Thomas J Franz received an MS in Biochemistry and an MD from the University of Oregon Medical School and completed a residency in Dermatology at the University of Washington School of Medicine. He has worked in the fields of cutaneous pharmacology and toxicology for over 40 years, both within academia and the pharmaceutical industry, as well as at the Food and Drug Administration. His special focus is in percutaneous absorption as it relates to issues of BA/BE and he is the developer of the Franz Cell. He has published more than 70 papers in peer reviewed journals and books.
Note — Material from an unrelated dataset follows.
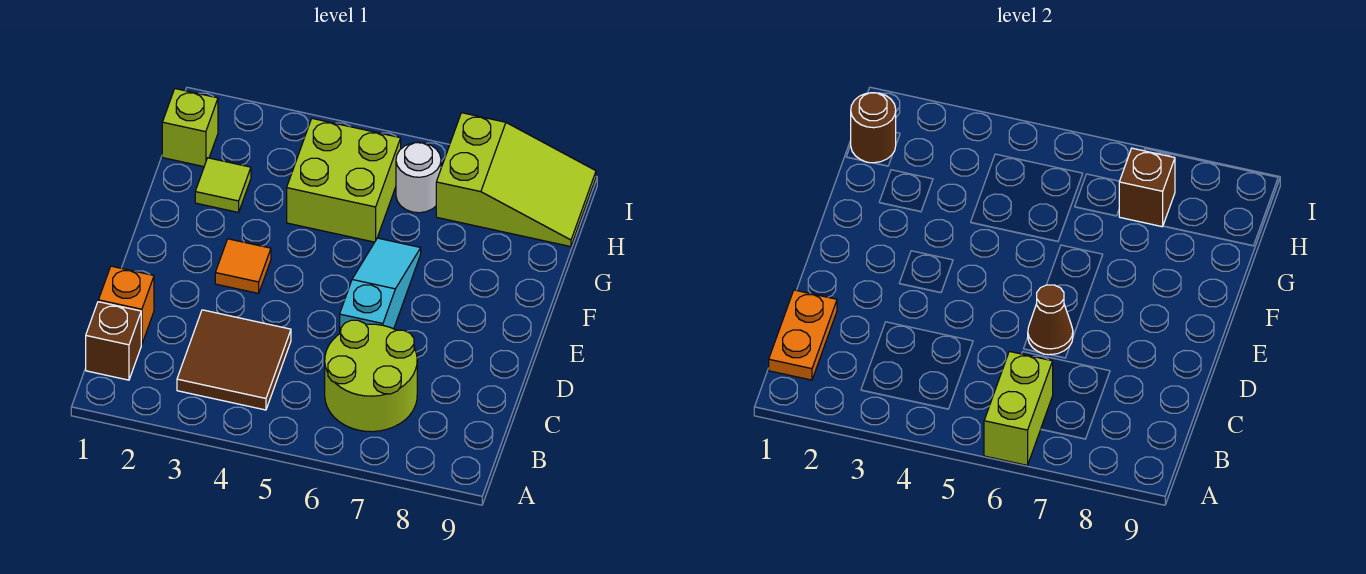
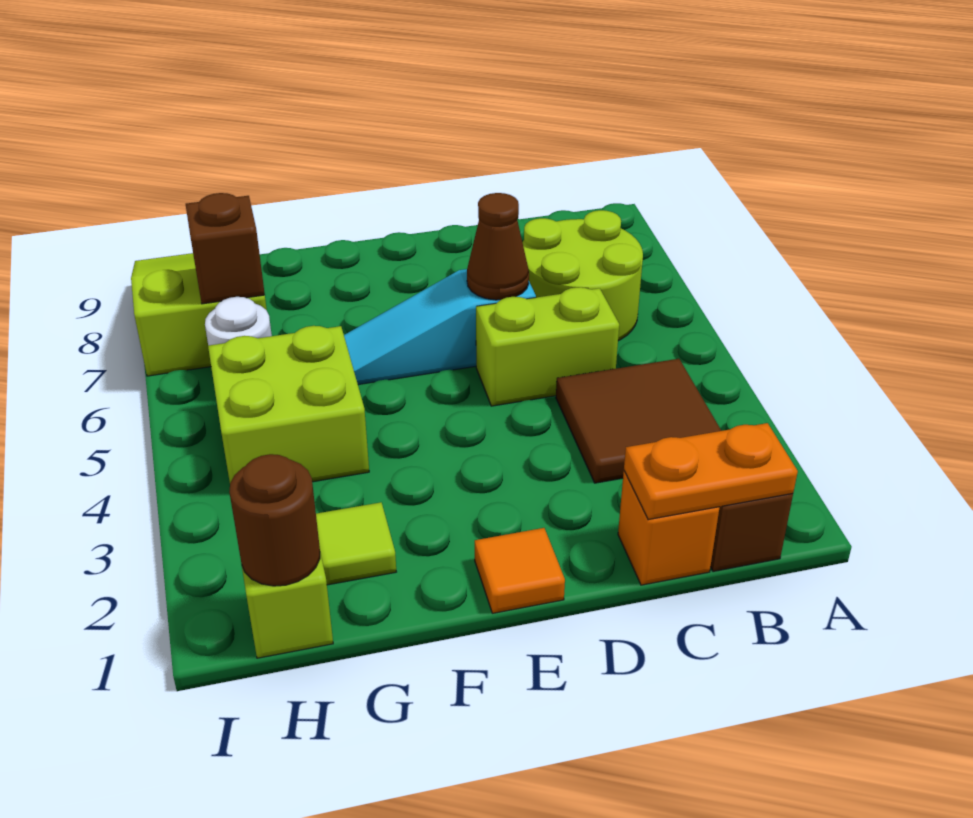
lime brick A6:B6 level 2 -> lime brick C5:D5 level 1
orange tile E3 level 1 -> orange tile E1 level 1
Progress in the development of surrogate methods to evaluate the bioavailability and bioequivalence of drugs applied to the skin has resulted in the generation of a sufficient body of data to justify their use as alternatives to clinical trials for the approval of generic topical drug products. They can also be used during the formulation development phase of both new and generic topicals to assess the relative bioavailability of various test formulations. A number of these (excised skin permeation assay, stratum corneum tape-stripping, microdialysis, transepidermal water loss) have been shown to successfully duplicate the results of clinical trials and demonstrate the bioequivalence of generic products approved by the FDA with an AB rating. Though each of these surrogate tests may not have been sufficiently validated to the satisfaction of regulatory authorities, and each can be criticized as potentially having significant shortcomings, they do not all have the same potential limitation and the results of one can effectively complement the results of another. Selected pairings of these surrogate methods, depending on the therapeutic product class in question, in conjunction with a membrane rate of release assay and irritation/sensitization testing, can offer a scientifically justified, efficient pathway to the approval of generic topical drug products.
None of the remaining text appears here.